- PC Christopher Thomas and PC Christopher Pitts have both lost their jobs
- Said to have spotted autistic Faruk Ali outside his home while on patrol
- PC Thomas said to have grabbed Mr Ali, punched him and detained him
- Pair were found not guilty of misconduct in a public office in criminal trial
- But both were both sacked today without notice following police hearing
7 APRIL 2016 | UPDATED: 7 APRIL 2016 | BY EUAN MCLELLAND FOR MAILONLINE
Two police officers accused of chasing down and attacking an autistic man have been sacked for gross misconduct.
PC Christopher Thomas and PC Christopher Pitts were said to have spotted Faruk Ali, who has autism, outside his home in Luton, Bedfordshire, in 2014 while on patrol.
The two Bedfordshire police officers then pursued Mr Ali in their vehicle after he was seen running away from them.
PC Thomas, from Welwyn Garden City, Hertfordshire, is then said to have got out of the car and grabbed Mr Ali, before – according to his family – punching him in the face and detaining him.

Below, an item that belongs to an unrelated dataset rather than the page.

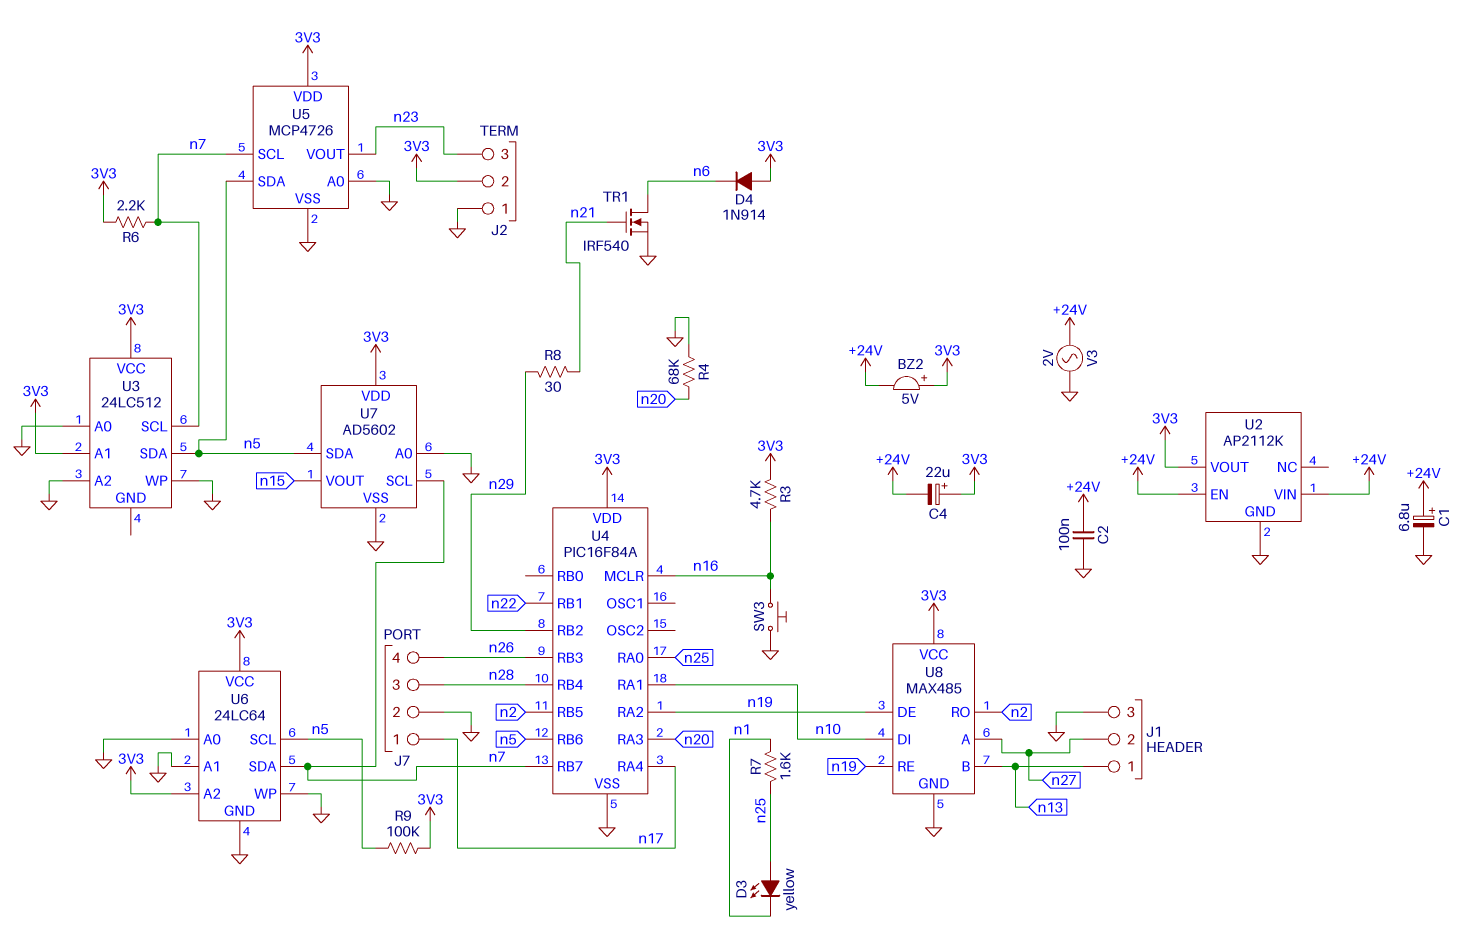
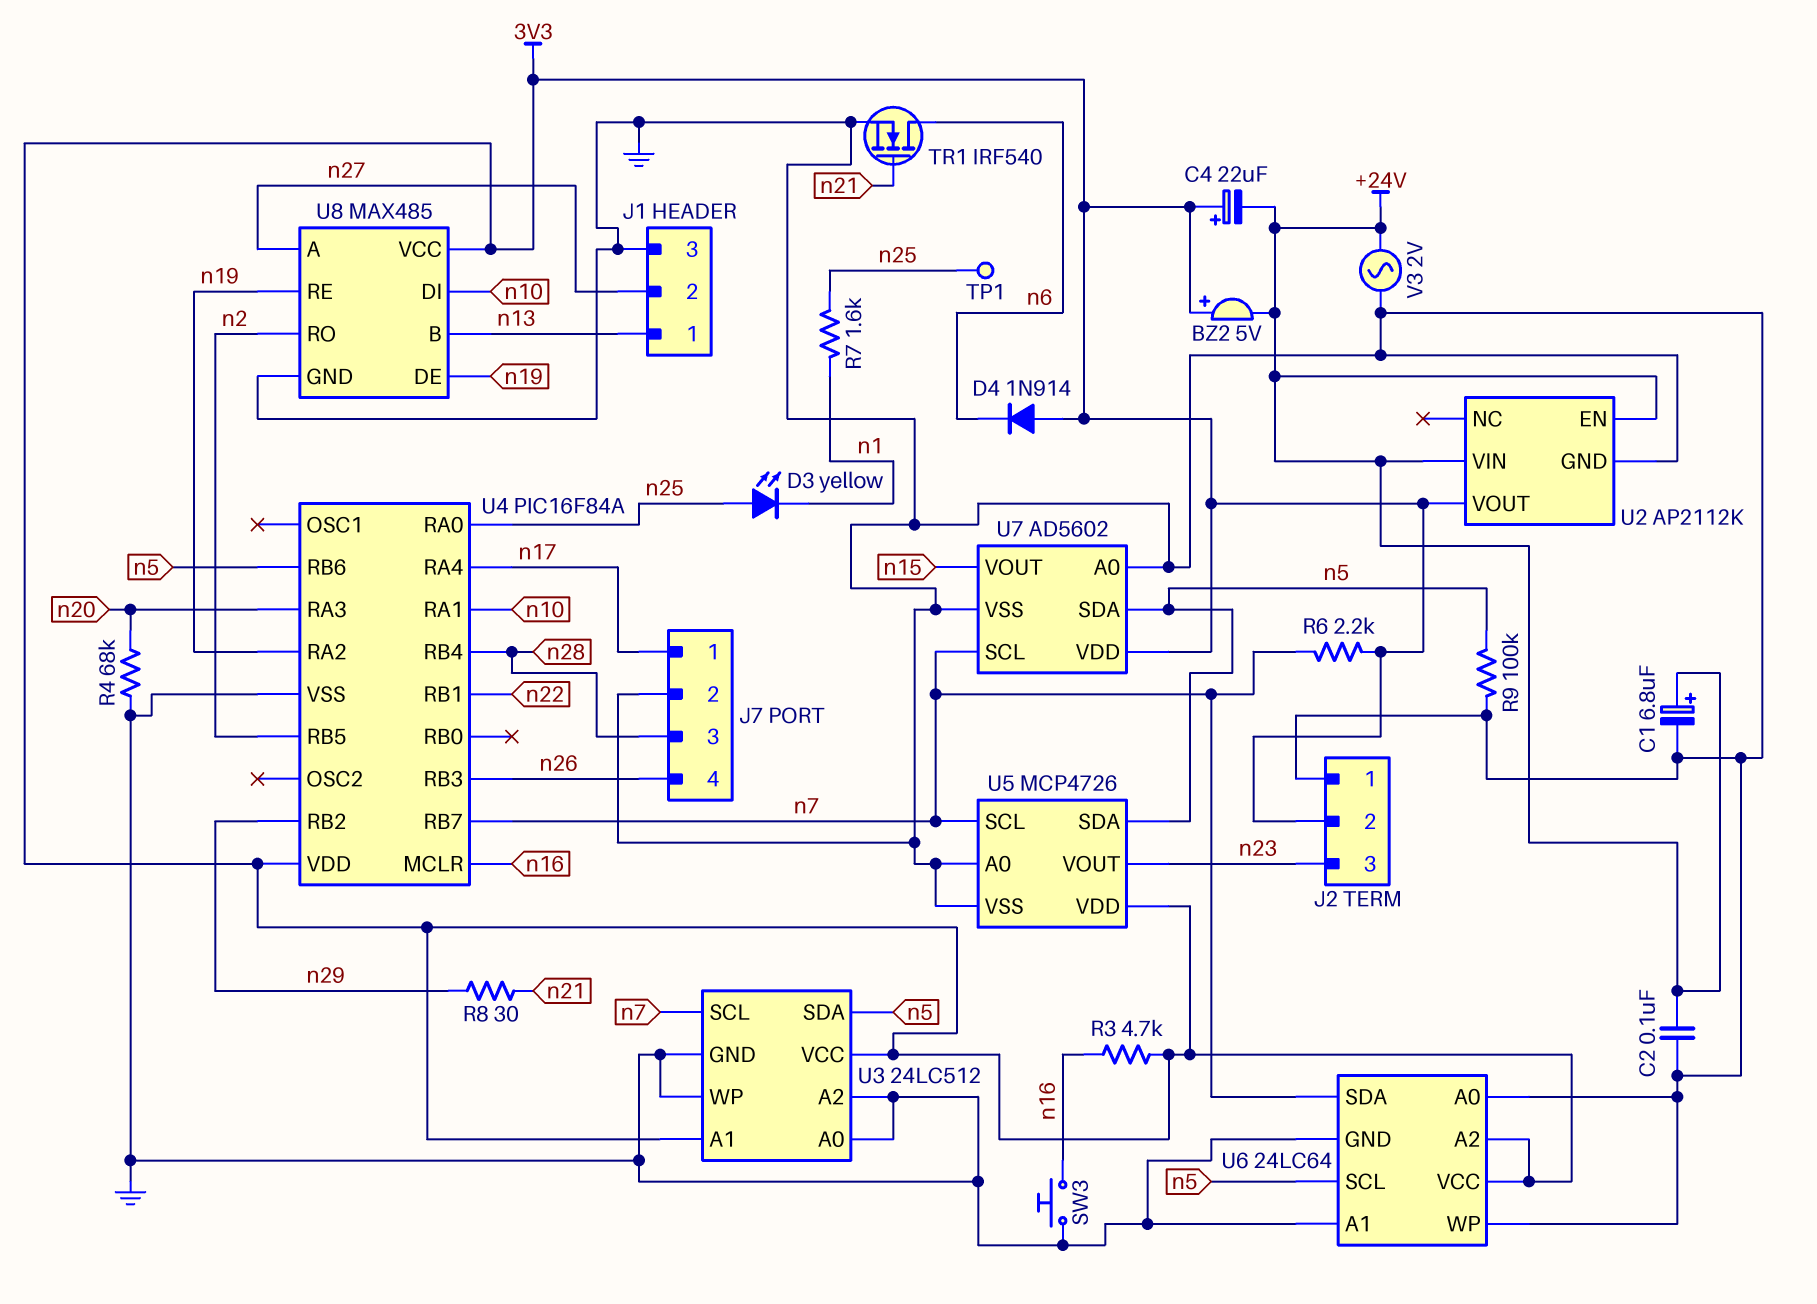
R9: 100k (3V3, n5) -> 100k (GND, n5)
TP1: none -> test point (n25)
U3 pin GND: none -> GND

Both officers were found to have breached professional standards and PC Thomas was also found to have breached equality and diversity in relation to the man’s disability.
After a criminal trial in December 2014, the pair were found not guilty of misconduct in a public office, while PC Thomas was also cleared of racially aggravated assault over the incident.
But following an eight day police misconduct hearing in Bedford, Bedfordshire, both were today sacked from the force without notice.
Deputy Chief Constable Mark Collins said: ‘Firstly I would like to apologise on behalf of the force to Faruk Ali and his family for the distress this incident has caused them.
‘We are committed to supporting vulnerable people which is a priority for this organisation and I see excellent examples on a daily basis where we provide that support to the most vulnerable in our society.
‘However, on this occasion the two officers’ conduct has fallen well below any standard that is acceptable in policing and they have now paid the ultimate sanction in losing their jobs.
‘This should send a very clear message to police officers that this type of behaviour is not acceptable and will not be tolerated. It also demonstrates how committed we are to tackling unprofessional behaviour which has no place at Bedfordshire Police.
‘I’m sure officers across the force, and indeed the country, will share my disappointment at the actions of PCs Thomas and Pitts and the damaging impact it will have on confidence in policing.
‘We are committed to rebuilding that trust and confidence and will continue to work hard with our communities in order to protect people and fight crime.
‘We appreciate this has been a long process for all those involved but it was only right that every aspect of this case was thoroughly investigated and scrutinised in a transparent manner and I would like to thank people for their patience.’
Mr Ali’s brother insisted the dismissal was the right verdict in a case the family have been battling for years.
Kodor Ali said: ‘It has been a long time coming, we have been fighting the case for the last two years.
‘It was the right verdict, the evidence was damning.
‘It was quite clear, what they were saying in their statements and what was in the evidence was miles apart.
‘It was blatant they were trying to a make a story up to account for their actions.
‘We would like to thank everyone who has supported us throughout the case as without that we wouldn’t have achieved what we did today.’
One of the pieces of evidence aired during the misconduct hearing was in-car footage from the officers’ vehicle, in which both PC Thomas and PC Pitts can be heard laughing.
Kodor said he still believes the footage should be released to the media and made public.
He added: ‘This footage has already been played twice but for the sake of transparency I think it should be available to the public at large.
‘We are speaking to our legal advisors, we will probably push for that.’
Tom Purser, a spokesman for the National Autistic Society said the case had been a deeply disturbing one.
Mr Purser said: ‘This has been a deeply concerning case and we’re pleased that the Deputy Chief Constable has apologised to Faruk and his family for the extreme distress caused by the actions of his officers in 2014.
‘A traumatic experience like this will have had a lasting effect on Faruk and the Ali family, so it’s important that there have been consequences for the officers involved.
‘Over one in 100 people are on the autism spectrum and, when they are overwhelmed and anxious, their actions can be misinterpreted and situations involving the police can escalate.
‘At the National Autistic Society we believe this case has shown again how vital it is that the police and other criminal justice personnel have autism training.’